Fifty-five Swazi patients are celebrating successful treatment of multi-drug resistant tuberculosis in an MSF project in Mankayane.
“I feel like jumping and dancing and shouting,” says Linda Vilakati. “It has been a long and difficult journey, but I’ve reached the end.”
Linda is one of 55 people celebrating with songs, smiles, and tears at Swaziland’s Mankayane hospital. Linda is 48, but the youngest at the party is just three years old. They are the first group to have completed two years of gruelling treatment for multidrug-resistant tuberculosis (MDR-TB) at the Doctors Without Borders/Médecins Sans Frontières (MSF) project in Mankayane, run in partnership with Swaziland’s Ministry of Health.
Linda waves a certificate, which reads: “Although treatment was lengthy and came with its hardships, at the end I managed because I value my life and my health comes first.”
Linda began treatment for tuberculosis (TB) in 2010, but two years later he had gotten worse, rather than better, and was diagnosed with MDR-TB, a strain of the disease that is resistant to treatment by the usual drugs. The only medicines currently available for MDR-TB are highly toxic and can have serious side effects.
“After six months of injections I developed ear problems,” says Linda. What began as a buzzing noise in his ears developed into partial deafness in his right ear and total deafness in his left. The deafness caused by the drugs is irreversible, but Linda now accepts that, with the current drugs, there was simply no alternative if he wanted to get better.
“Losing my hearing was very difficult for me,” says Linda, “but I tried to be positive about it, telling myself that the doctors knew what they were doing. Eventually I accepted that this was the price I had to pay for my health.”
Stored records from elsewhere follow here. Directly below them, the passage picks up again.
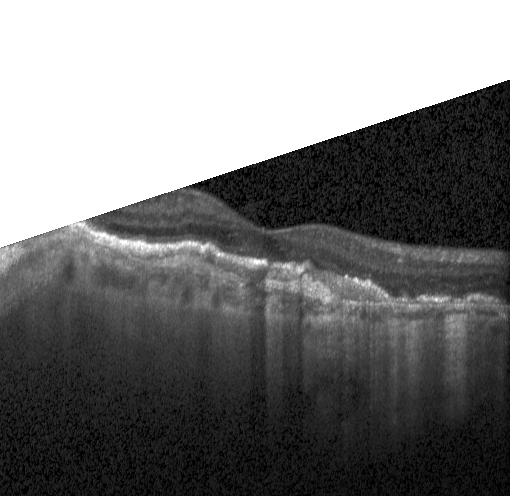

Retinal OCT B-scan · instrument: Heidelberg Spectralis · SD-OCT.
OCT finding: a choroidal neovascular membrane.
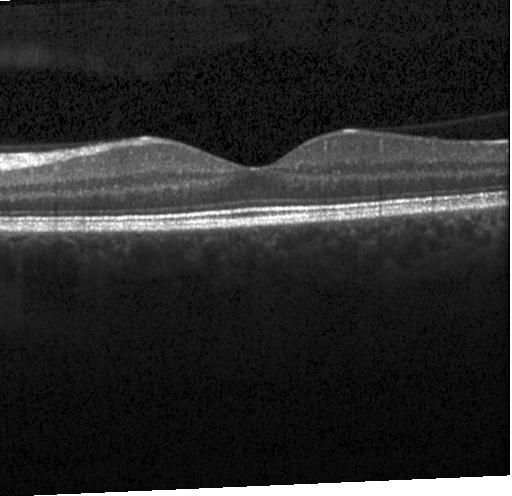

Spectral-domain OCT, macular scan, retinal OCT cross-section.
Finding: no evidence of CNV, DME, or drusen.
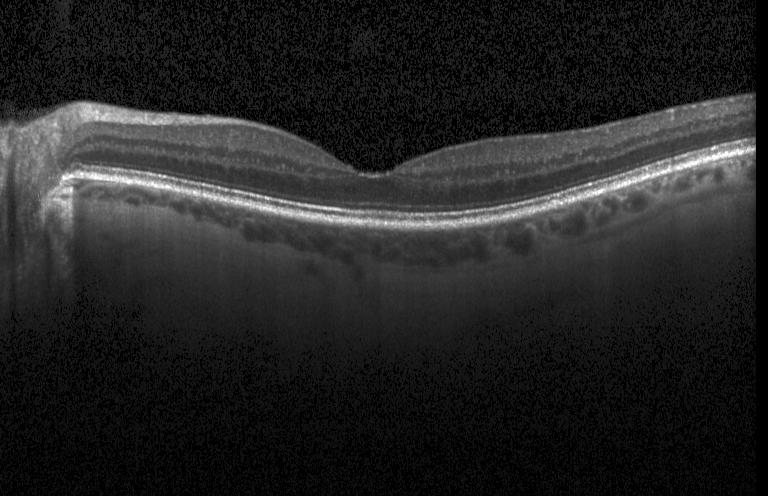
Dx: neither choroidal neovascularization, diabetic macular edema, nor drusen.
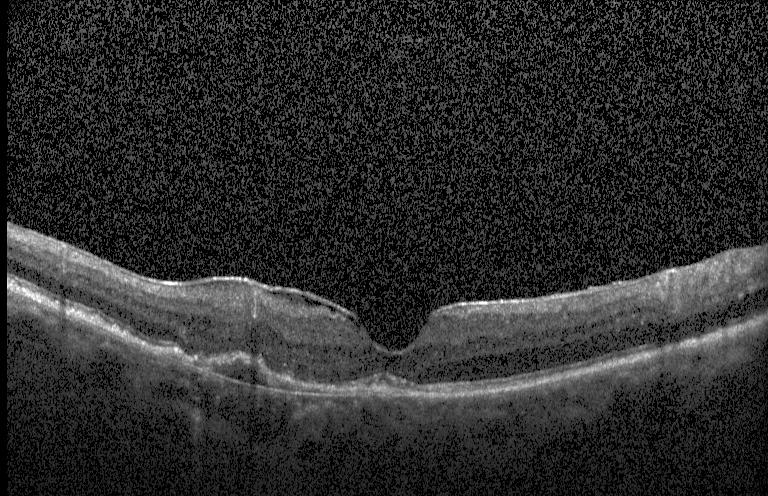 OCT line scan. Horizontal scan through the fovea. Heidelberg Spectralis OCT system. Spectral-domain optical coherence tomography
Diagnosis: choroidal neovascularization (CNV).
Linda’s hearing problems were not his only hardship. “I just wish treatment was not so long,” he says. “It is not easy to take 15 tablets that make you sick every day for two years.” The difficulties were exacerbated by the fact that Linda was forced to stop work when his health deteriorated. Short of money, he did not have enough to eat, and found it doubly hard to take medication on an empty stomach. During this time, he and his wife relied on help from their neighbors and support from MSF.
As well as medical care, MSF provided him with regular food and bus fares to the hospital. Linda also received psychological support from an MSF counselor, and visits from a community treatment supporter who helped motivate him to stick to the treatment until its end. MSF’s outreach team also made home visits to help with infection control. Sometimes the team will add extra windows or doors to a patient’s house to increase the flow of air; other times they may construct an extra bedroom for patients to reduce the risk of infecting family members with the disease.
“I owe my life to the MSF teams,” says Linda. ”They took good care of me. I even named their cars ‘my car,’ because whenever they came to visit I knew they would bring health, hope, and help to me. Whenever I saw ‘my car,’ all my worries and frustrations vanished.”